Empathy Meditation
Bring to mind someone whom you care dearly for. Allow yourself to be aware that this person has a life that may extend far beyond your experience of him or her, a story that runs just as deep as your, that is filled with their own hopes, dreams, fears and struggles.
Picture this person going through their life cycle, imagining what they might have faced and felt at each stage:
As a newborn, born into a confusion world that they didn’t understand, totally reliant on others for life
As a toddler, learning to move about the world, influenced by their family, other caretakers, and environment.
As a child, entering school, making friends, perhaps experiencing rejection
As an adolescent, struggling to define themselves and to fit in with peers, perhaps experiencing being left out. What might their relationships with their families and others looked like? How might these have shaped them?
As a young adult, with hopes and dreams, striving to take their place in the world. Again, what types of relationships might they have had with others and how might this have affected this person?

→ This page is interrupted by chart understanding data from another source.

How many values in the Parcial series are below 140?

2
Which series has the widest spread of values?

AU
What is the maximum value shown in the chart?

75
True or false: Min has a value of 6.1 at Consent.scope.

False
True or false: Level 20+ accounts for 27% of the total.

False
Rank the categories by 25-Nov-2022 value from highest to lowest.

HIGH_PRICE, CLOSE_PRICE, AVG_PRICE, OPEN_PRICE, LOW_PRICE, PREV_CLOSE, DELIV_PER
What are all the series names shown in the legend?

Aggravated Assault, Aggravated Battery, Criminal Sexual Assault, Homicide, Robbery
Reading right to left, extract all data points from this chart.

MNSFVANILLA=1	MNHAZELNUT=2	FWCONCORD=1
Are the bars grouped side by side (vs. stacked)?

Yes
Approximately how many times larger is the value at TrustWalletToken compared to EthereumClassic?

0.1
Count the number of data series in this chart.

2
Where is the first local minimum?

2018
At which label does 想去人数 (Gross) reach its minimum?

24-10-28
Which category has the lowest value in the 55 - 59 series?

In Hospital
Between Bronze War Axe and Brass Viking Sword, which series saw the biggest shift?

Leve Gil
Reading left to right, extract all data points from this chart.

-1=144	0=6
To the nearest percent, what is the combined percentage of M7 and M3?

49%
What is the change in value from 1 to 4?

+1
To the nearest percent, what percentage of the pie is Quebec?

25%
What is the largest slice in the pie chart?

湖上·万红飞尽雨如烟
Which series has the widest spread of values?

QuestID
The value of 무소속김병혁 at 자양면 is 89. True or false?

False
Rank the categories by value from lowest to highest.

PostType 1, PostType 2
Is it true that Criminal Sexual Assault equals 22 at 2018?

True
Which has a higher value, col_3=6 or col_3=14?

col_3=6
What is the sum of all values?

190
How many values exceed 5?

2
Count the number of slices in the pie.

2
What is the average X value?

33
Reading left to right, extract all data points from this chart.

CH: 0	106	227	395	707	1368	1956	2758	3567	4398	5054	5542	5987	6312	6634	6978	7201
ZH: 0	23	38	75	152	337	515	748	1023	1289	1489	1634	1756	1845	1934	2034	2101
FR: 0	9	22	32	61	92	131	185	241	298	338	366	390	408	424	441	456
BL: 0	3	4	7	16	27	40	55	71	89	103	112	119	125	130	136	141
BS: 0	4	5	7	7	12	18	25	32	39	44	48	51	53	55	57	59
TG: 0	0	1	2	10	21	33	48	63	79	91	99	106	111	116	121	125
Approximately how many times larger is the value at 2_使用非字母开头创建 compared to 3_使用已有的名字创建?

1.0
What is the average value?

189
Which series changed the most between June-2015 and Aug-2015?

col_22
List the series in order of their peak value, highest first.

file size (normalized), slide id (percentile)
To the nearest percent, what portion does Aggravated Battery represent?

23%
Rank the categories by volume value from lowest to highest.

Moving through adulthood, establishing priorities, settling into a rhythm of life, experiencing successes and upheavals, and moving on
As an elder, observing their physical strength beginning to fade even as their wisdom grows
On their deathbed, looking back on their life, and closing their eyes
This person, born with a pure mind, just like you, wants to be happy and not to suffer.
Allow yourself to be filled with the kind wish that he or she may have a life filled with happiness and peace, that his or her life may be free from suffering and the causes of suffering.
Repeat the meditation for someone with whom you are unfamiliar or about whom you have no definite opinion.
Lastly, bring to mind someone that you have a difficult relationship with. You might first do this meditation with someone that annoys or irritates you, perhaps graduating over time to those who are very difficult, even using, e.g., national political figures, those who might be harming many people, and such. As you bring this person to mind, do so with an aspiration to better understand this person so that compassion might be cultivated.